Almost all members of the blenny family of small, elongated bottom dwellers must wait for the maturation and death of the tunnel makers on the reef so they will have a protective shelter. For example, Christmas Tree Worms create a shelter from which to extend their feeding arms that we recognize as the characteristic "Christmas tree" shape. As corals grow they extend their surface over the tubes of the worms and cover everything except the opening from which the feeding arms can extend to capture food floating by over the reef. Neighboring Secretary Blennies will fight over a newly deserted Christmas Tree tunnel, usually after the death of the resident and often change their shelter sites for better ones as they become available.

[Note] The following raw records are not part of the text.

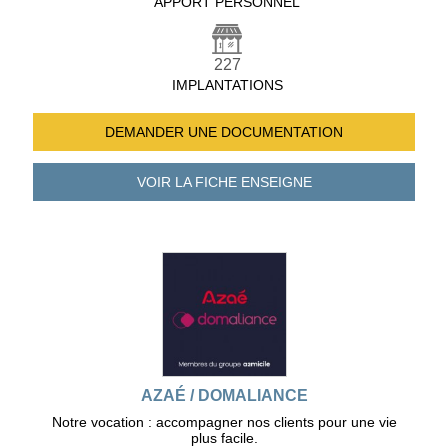
APPORT PERSONNEL
227
IMPLANTATIONS
DEMANDER UNE
DOCUMENTATION
VOIR LA FICHE
ENSEIGNE
AZAÉ / DOMALIANCE
Notre vocation : accompagner nos clients pour une vie
plus facile.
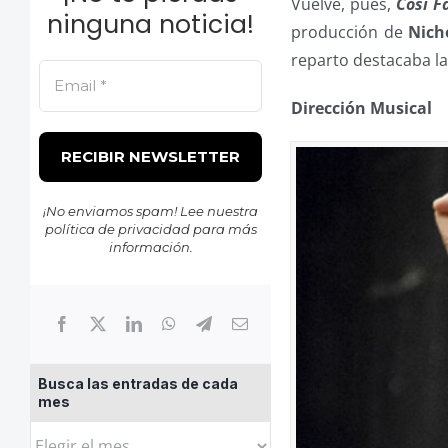
Vuelve, pues,
Cosí F
ninguna noticia!
producción de
Nich
reparto destacaba la
Dirección Musical
¡No enviamos spam! Lee nuestra
política de privacidad
para más
información.
Busca las entradas de cada
mes
Busca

Another source of blenny shelters also depends upon the death of individual coral polyps of a species of coral known as Giant Boulder Coral. These individual coral polyps are the largest of all the corals and are the perfect size for a blenny looking for a nice protective tube in which to live. There is a colony of Medusa Blenny on Bari that I have also found this summer and that are also quite rare and it so happens that they are occupying an old coral head of Giant Boulder Coral in about 3 feet of water.
This information, if used properly, leads to a naturalist being able to depend on finding an uncommon species in the exact place where it was first discovered because blennies are not adventure-some nor do they have an exploratory nature away from the protection of their recycled tunnels, thus assuring a good species list on a fish survey after a few dives discovering where individual species live.